** DATASET ENTRIES follows **

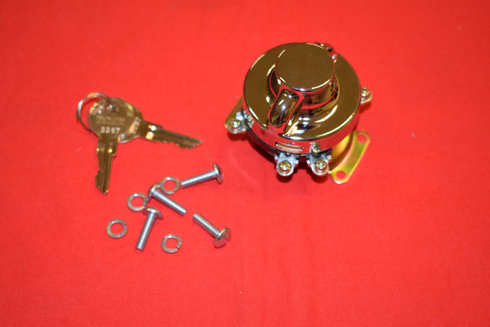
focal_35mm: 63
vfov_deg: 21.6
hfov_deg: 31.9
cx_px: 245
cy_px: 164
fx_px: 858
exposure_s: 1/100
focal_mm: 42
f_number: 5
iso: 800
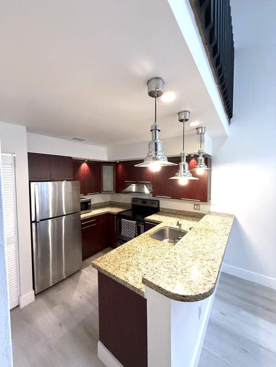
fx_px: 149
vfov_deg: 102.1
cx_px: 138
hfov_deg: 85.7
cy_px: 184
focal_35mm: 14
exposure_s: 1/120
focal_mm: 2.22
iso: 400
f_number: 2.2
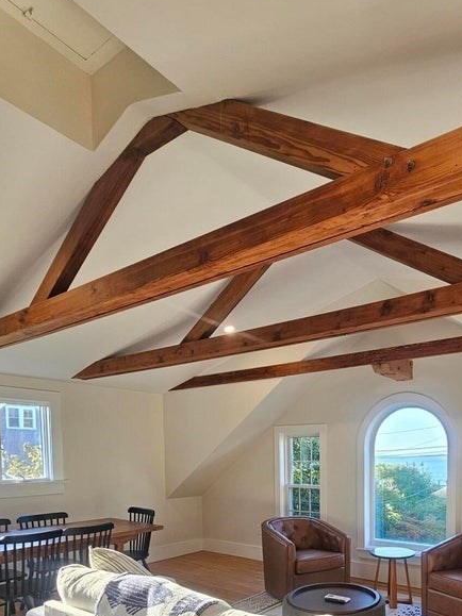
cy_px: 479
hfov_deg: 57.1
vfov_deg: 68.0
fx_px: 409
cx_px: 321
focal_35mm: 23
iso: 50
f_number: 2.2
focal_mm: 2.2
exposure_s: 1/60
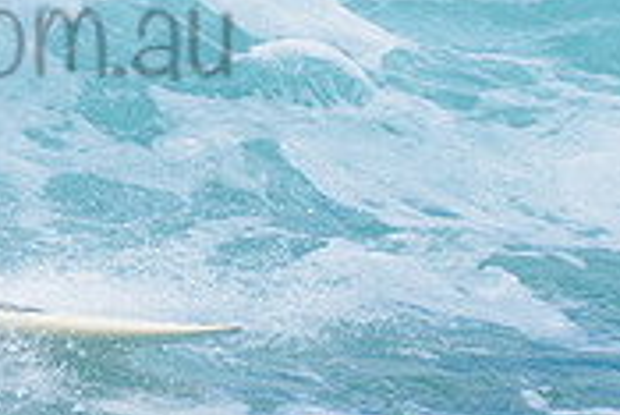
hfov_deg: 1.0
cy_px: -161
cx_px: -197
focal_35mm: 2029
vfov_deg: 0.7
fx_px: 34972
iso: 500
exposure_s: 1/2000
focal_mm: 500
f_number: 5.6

** End of DATASET ENTRIES **
** DATASET ENTRIES follows **

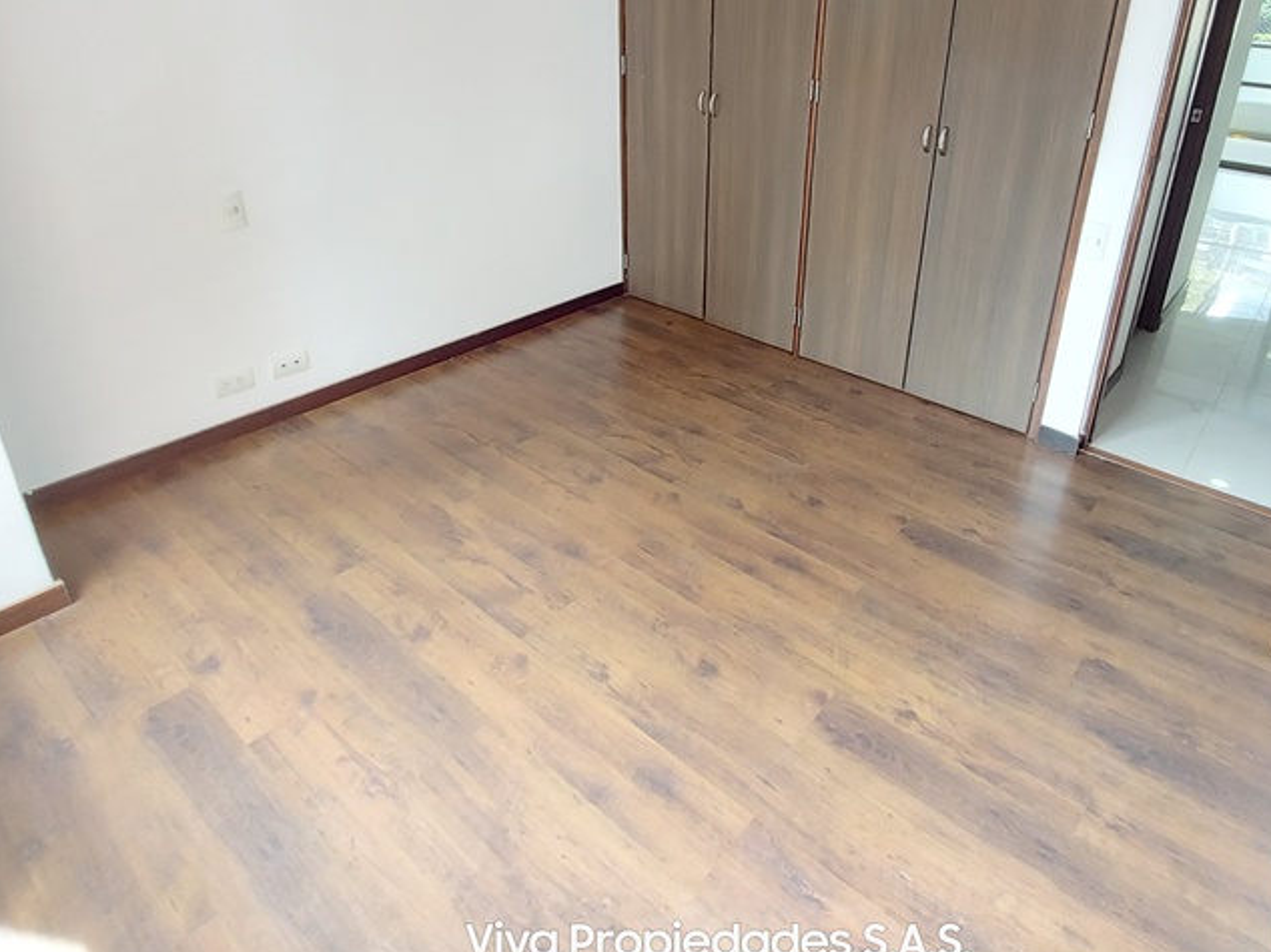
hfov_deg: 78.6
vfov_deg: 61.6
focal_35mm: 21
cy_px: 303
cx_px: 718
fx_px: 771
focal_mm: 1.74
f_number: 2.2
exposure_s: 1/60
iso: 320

** End of DATASET ENTRIES **

WHAT IS REQUIRED
What are the lines above from the one with "focal_35mm: 63" to the one with "f_number: 5.6", both included? Reproduce them exactly, without pictures.

OUTPUT FOR THIS EXERCISE
focal_35mm: 63
vfov_deg: 21.6
hfov_deg: 31.9
cx_px: 245
cy_px: 164
fx_px: 858
exposure_s: 1/100
focal_mm: 42
f_number: 5
iso: 800
fx_px: 149
vfov_deg: 102.1
cx_px: 138
hfov_deg: 85.7
cy_px: 184
focal_35mm: 14
exposure_s: 1/120
focal_mm: 2.22
iso: 400
f_number: 2.2
cy_px: 479
hfov_deg: 57.1
vfov_deg: 68.0
fx_px: 409
cx_px: 321
focal_35mm: 23
iso: 50
f_number: 2.2
focal_mm: 2.2
exposure_s: 1/60
hfov_deg: 1.0
cy_px: -161
cx_px: -197
focal_35mm: 2029
vfov_deg: 0.7
fx_px: 34972
iso: 500
exposure_s: 1/2000
focal_mm: 500
f_number: 5.6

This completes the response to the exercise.